Respondents were also asked if they support making a COVID-19 vaccine mandatory for “anyone over the age of 50” and “anyone over the age of 18”. Generally, support for mandatory vaccination among these age groups mirrored that for “anyone eligible” – as 63% of the global public support obligatory vaccination for those aged 18+, and 64% supported it among the 50+ bracket. 

India, Mexico and Peru were again the most likely to be supportive – with at least 84% of respondents in these countries consistently expressing support for mandatory vaccination, irrespective of the different age parameters of the three questions.

However, there were a few variations between the answers to these questions in different countries. For instance, support for making vaccination mandatory for all adults aged 50+ is higher than for “anyone eligible” in France, Belgium, Sweden, and South Korea, but lower in China and Russia. 

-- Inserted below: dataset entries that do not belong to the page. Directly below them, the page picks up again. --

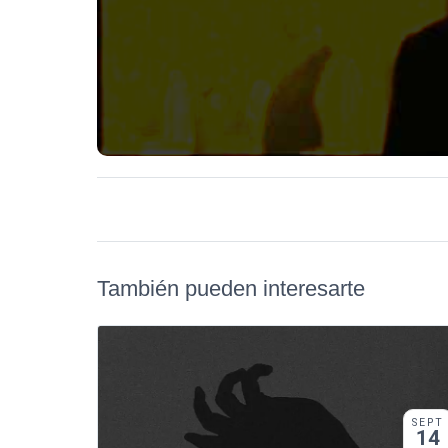
También pueden interesarte
SEPT
14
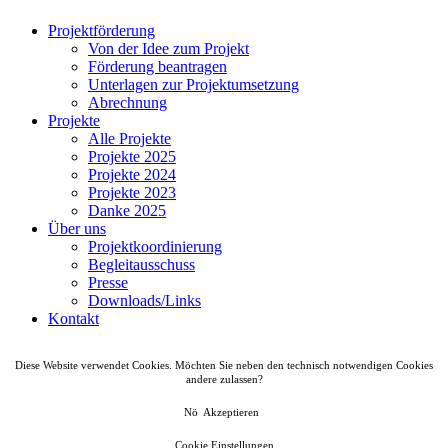
Projektförderung
Von der Idee zum Projekt
Förderung beantragen
Unterlagen zur Projektumsetzung
Abrechnung
Projekte
Alle Projekte
Projekte 2025
Projekte 2024
Projekte 2023
Danke 2025
Über uns
Projektkoordinierung
Begleitausschuss
Presse
Downloads/Links
Kontakt
Diese Website verwendet Cookies. Möchten Sie neben den technisch notwendigen Cookies
andere zulassen?
Nö
Akzeptieren
Cookie Einstellungen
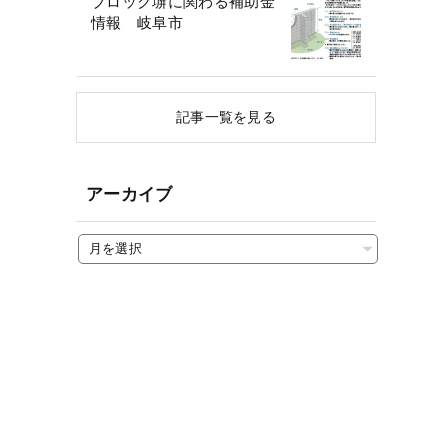
ブロック塀に関わる補助金
情報 岐阜市
記事一覧を見る
アーカイブ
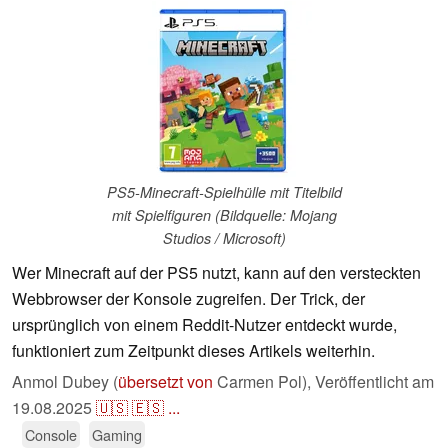
PS5-Minecraft-Spielhülle mit Titelbild
mit Spielfiguren (Bildquelle: Mojang
Studios / Microsoft)
Wer Minecraft auf der PS5 nutzt, kann auf den versteckten
Webbrowser der Konsole zugreifen. Der Trick, der
ursprünglich von einem Reddit-Nutzer entdeckt wurde,
funktioniert zum Zeitpunkt dieses Artikels weiterhin.
Anmol Dubey (
übersetzt von
Carmen Pol),
Veröffentlicht am
19.08.2025
🇺🇸
🇪🇸
...
Console
Gaming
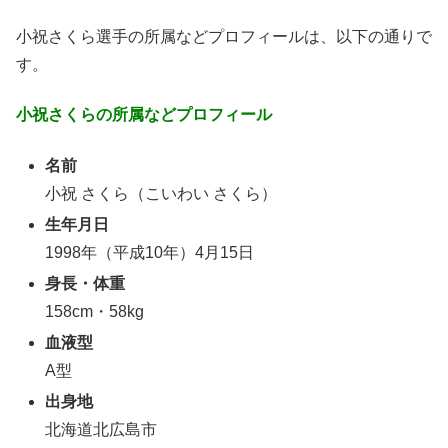
小祝さくら選手の所属などプロフィールは、以下の通りで
す。
小祝さくらの所属などプロフィール
名前
小祝 さくら（こいわい さくら）
生年月日
1998年（平成10年）4月15日
身長・体重
158cm・58kg
血液型
A型
出身地
北海道北広島市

Support for making vaccination mandatory for all adults aged 18+ is higher than for “anyone eligible” in France and the Netherlands, but lower in Hungary and Romania.

Support for requiring proof of vaccination

The survey also asked respondents about vaccination mandates at the workplace, at sporting facilities, in restaurants, and for “normal activities such as travel”. Support for requiring proof of vaccination to enter sporting events (71% on average globally) and to return to “normal activities such as travel” (69%) was slightly higher than for eating inside restaurants (66%) and returning to the workplace (64%).

Geographic variations among the levels of support for requiring proof of vaccination in each of these settings typically mirrored those for general vaccination mandates. 

Latin American and several Asian countries were again the most likely to be in favour, while Eastern and Central European countries were the least supportive on average. Hungary, Russia, Poland, and Romania consistently ranked among the least supportive globally regarding requirements to show proof of vaccination.